> [Exercise directions] Transcribe the entries in full, keeping each word as it is.
═════ Input records
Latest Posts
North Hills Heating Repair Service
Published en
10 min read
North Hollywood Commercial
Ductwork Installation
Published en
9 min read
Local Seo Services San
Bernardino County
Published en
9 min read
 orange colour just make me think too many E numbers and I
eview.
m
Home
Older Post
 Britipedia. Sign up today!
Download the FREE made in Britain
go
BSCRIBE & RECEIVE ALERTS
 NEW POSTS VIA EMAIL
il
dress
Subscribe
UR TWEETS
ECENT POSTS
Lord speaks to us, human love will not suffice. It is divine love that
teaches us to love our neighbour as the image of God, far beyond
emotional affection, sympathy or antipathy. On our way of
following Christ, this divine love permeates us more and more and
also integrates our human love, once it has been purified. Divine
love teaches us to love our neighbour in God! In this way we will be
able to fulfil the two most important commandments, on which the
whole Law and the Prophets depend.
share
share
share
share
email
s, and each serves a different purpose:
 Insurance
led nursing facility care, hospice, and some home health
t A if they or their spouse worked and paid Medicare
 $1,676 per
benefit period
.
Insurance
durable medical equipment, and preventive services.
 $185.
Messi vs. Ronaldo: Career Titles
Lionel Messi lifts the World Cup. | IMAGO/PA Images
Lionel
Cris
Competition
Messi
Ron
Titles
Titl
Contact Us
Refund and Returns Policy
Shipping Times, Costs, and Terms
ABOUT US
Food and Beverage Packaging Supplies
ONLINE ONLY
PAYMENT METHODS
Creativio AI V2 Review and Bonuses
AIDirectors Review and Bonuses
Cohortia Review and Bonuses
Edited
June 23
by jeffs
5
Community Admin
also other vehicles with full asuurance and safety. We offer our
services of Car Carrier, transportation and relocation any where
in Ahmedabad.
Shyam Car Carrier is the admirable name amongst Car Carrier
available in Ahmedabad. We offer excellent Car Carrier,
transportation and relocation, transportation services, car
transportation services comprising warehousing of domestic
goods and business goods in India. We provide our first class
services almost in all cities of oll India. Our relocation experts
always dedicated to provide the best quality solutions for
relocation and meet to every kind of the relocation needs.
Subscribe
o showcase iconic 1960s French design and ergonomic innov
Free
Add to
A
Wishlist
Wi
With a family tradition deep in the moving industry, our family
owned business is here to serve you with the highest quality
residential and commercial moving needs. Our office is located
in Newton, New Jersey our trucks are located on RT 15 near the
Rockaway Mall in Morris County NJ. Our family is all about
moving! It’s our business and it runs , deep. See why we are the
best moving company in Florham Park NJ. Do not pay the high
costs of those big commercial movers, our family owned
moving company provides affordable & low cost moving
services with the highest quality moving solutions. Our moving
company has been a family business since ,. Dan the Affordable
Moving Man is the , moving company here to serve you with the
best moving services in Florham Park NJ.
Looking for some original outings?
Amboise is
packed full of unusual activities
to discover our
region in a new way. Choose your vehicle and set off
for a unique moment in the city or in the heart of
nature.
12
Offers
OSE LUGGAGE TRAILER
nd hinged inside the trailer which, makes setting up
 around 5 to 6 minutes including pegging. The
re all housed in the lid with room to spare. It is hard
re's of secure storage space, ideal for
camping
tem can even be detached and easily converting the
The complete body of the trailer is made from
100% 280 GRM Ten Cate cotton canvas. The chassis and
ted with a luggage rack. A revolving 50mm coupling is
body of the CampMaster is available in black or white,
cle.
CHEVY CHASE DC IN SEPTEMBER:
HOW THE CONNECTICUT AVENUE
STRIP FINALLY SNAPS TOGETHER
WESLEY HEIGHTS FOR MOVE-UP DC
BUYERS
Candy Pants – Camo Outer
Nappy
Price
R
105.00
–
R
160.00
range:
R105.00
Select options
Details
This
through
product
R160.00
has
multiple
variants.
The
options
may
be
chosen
══════════
> [Answer to this task]
Latest Posts
North Hills Heating Repair Service
Published en
10 min read
North Hollywood Commercial
Ductwork Installation
Published en
9 min read
Local Seo Services San
Bernardino County
Published en
9 min read
 orange colour just make me think too many E numbers and I
eview.
m
Home
Older Post
 Britipedia. Sign up today!
Download the FREE made in Britain
go
BSCRIBE & RECEIVE ALERTS
 NEW POSTS VIA EMAIL
il
dress
Subscribe
UR TWEETS
ECENT POSTS
Lord speaks to us, human love will not suffice. It is divine love that
teaches us to love our neighbour as the image of God, far beyond
emotional affection, sympathy or antipathy. On our way of
following Christ, this divine love permeates us more and more and
also integrates our human love, once it has been purified. Divine
love teaches us to love our neighbour in God! In this way we will be
able to fulfil the two most important commandments, on which the
whole Law and the Prophets depend.
share
share
share
share
email
s, and each serves a different purpose:
 Insurance
led nursing facility care, hospice, and some home health
t A if they or their spouse worked and paid Medicare
 $1,676 per
benefit period
.
Insurance
durable medical equipment, and preventive services.
 $185.
Messi vs. Ronaldo: Career Titles
Lionel Messi lifts the World Cup. | IMAGO/PA Images
Lionel
Cris
Competition
Messi
Ron
Titles
Titl
Contact Us
Refund and Returns Policy
Shipping Times, Costs, and Terms
ABOUT US
Food and Beverage Packaging Supplies
ONLINE ONLY
PAYMENT METHODS
Creativio AI V2 Review and Bonuses
AIDirectors Review and Bonuses
Cohortia Review and Bonuses
Edited
June 23
by jeffs
5
Community Admin
also other vehicles with full asuurance and safety. We offer our
services of Car Carrier, transportation and relocation any where
in Ahmedabad.
Shyam Car Carrier is the admirable name amongst Car Carrier
available in Ahmedabad. We offer excellent Car Carrier,
transportation and relocation, transportation services, car
transportation services comprising warehousing of domestic
goods and business goods in India. We provide our first class
services almost in all cities of oll India. Our relocation experts
always dedicated to provide the best quality solutions for
relocation and meet to every kind of the relocation needs.
Subscribe
o showcase iconic 1960s French design and ergonomic innov
Free
Add to
A
Wishlist
Wi
With a family tradition deep in the moving industry, our family
owned business is here to serve you with the highest quality
residential and commercial moving needs. Our office is located
in Newton, New Jersey our trucks are located on RT 15 near the
Rockaway Mall in Morris County NJ. Our family is all about
moving! It’s our business and it runs , deep. See why we are the
best moving company in Florham Park NJ. Do not pay the high
costs of those big commercial movers, our family owned
moving company provides affordable & low cost moving
services with the highest quality moving solutions. Our moving
company has been a family business since ,. Dan the Affordable
Moving Man is the , moving company here to serve you with the
best moving services in Florham Park NJ.
Looking for some original outings?
Amboise is
packed full of unusual activities
to discover our
region in a new way. Choose your vehicle and set off
for a unique moment in the city or in the heart of
nature.
12
Offers
OSE LUGGAGE TRAILER
nd hinged inside the trailer which, makes setting up
 around 5 to 6 minutes including pegging. The
re all housed in the lid with room to spare. It is hard
re's of secure storage space, ideal for
camping
tem can even be detached and easily converting the
The complete body of the trailer is made from
100% 280 GRM Ten Cate cotton canvas. The chassis and
ted with a luggage rack. A revolving 50mm coupling is
body of the CampMaster is available in black or white,
cle.
CHEVY CHASE DC IN SEPTEMBER:
HOW THE CONNECTICUT AVENUE
STRIP FINALLY SNAPS TOGETHER
WESLEY HEIGHTS FOR MOVE-UP DC
BUYERS
Candy Pants – Camo Outer
Nappy
Price
R
105.00
–
R
160.00
range:
R105.00
Select options
Details
This
through
product
R160.00
has
multiple
variants.
The
options
may
be
chosen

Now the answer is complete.